しかし、医療情報安全管理ガイドライン第7.0版では、外部委託を前提とした現実的な対応が整理される一方で、医療機関側の責任がなくなるわけではありません。厚生労働省の資料では、委託先事業者の選定や管理を適切に行うこと、非常時の業務継続の判断基準を整理することなどが示されています。

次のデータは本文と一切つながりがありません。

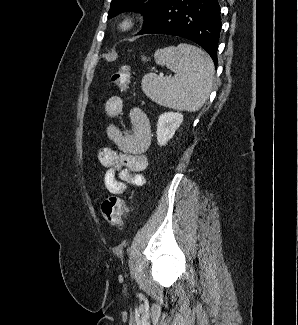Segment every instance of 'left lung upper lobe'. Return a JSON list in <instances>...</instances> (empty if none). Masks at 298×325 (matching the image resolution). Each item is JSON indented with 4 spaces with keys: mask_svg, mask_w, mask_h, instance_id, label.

365メディカルでは、医療DXは単に便利なシステムを導入することではなく、患者情報を安全に扱い、診療を止めないための体制づくりだと考えています。本記事では、保守委託機関編の意味と、医院長・事務長が確認すべき実務ポイントを整理します。
保守委託機関編を理解するうえで重要なのは、自院がどこまでIT管理を事業者へ委託しているかです。特に、電子カルテ、レセコン、サーバー、クラウドサービス、ネットワーク機器のセキュリティアップデートについて、誰が責任を持つのかを確認する必要があります。

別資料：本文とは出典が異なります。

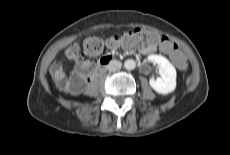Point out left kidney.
<instances>
[{"instance_id": "left-kidney-1", "label": "left kidney", "mask_w": 230, "mask_h": 155, "mask_svg": "<svg viewBox=\"0 0 230 155\" xmlns=\"http://www.w3.org/2000/svg\"><path fill=\"white\" fill-rule=\"evenodd\" d=\"M148 60L159 66L160 78L149 80L150 86L159 94L167 95L176 88V69L161 55L152 54L148 56Z\"/></svg>"}]
</instances>
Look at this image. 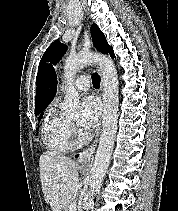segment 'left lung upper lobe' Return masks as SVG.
<instances>
[{
  "mask_svg": "<svg viewBox=\"0 0 178 211\" xmlns=\"http://www.w3.org/2000/svg\"><path fill=\"white\" fill-rule=\"evenodd\" d=\"M91 34L94 46L102 53H110V56L112 58L115 57L113 53V49L111 46L108 45L104 34L100 31L98 26L96 24H93L91 26ZM66 46L63 45L60 41L53 42L45 51L38 68V74L42 71L44 66H46V62H53V64H56L62 55L65 53Z\"/></svg>",
  "mask_w": 178,
  "mask_h": 211,
  "instance_id": "left-lung-upper-lobe-1",
  "label": "left lung upper lobe"
}]
</instances>
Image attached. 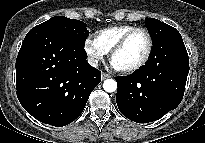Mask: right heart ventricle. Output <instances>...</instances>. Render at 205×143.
Listing matches in <instances>:
<instances>
[{
  "label": "right heart ventricle",
  "instance_id": "e07e8e85",
  "mask_svg": "<svg viewBox=\"0 0 205 143\" xmlns=\"http://www.w3.org/2000/svg\"><path fill=\"white\" fill-rule=\"evenodd\" d=\"M133 28L135 27L132 25H118L105 28L96 33V40L108 53L122 36Z\"/></svg>",
  "mask_w": 205,
  "mask_h": 143
}]
</instances>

電子カルテ、レセコン、予約、VPN、バックアップを洗い出す
アップデート、障害対応、復旧支援の担当を確認する
契約書・SLA・約款に明記されているか確認する
ここで最も危険なのは、「実際には保守会社が対応しているから大丈夫」と思い込むことです。実務上は対応してくれていても、契約書やSLAに明記されていなければ、非常時に責任範囲が曖昧になります。
責任範囲が文書化されているか
認証・体制・資料提出を確認
自院管理を減らす設計へ
止まった時の診療継続策
外部接続の入口を塞ぐ
保守委託機関編で最初に確認すべきなのは、セキュリティアップデートや障害対応の責任が契約上どこにあるかです。電子カルテ、レセコン、サーバー、VPN機器、バックアップ、クラウドサービスについて、誰が何を担当するかを一覧化します。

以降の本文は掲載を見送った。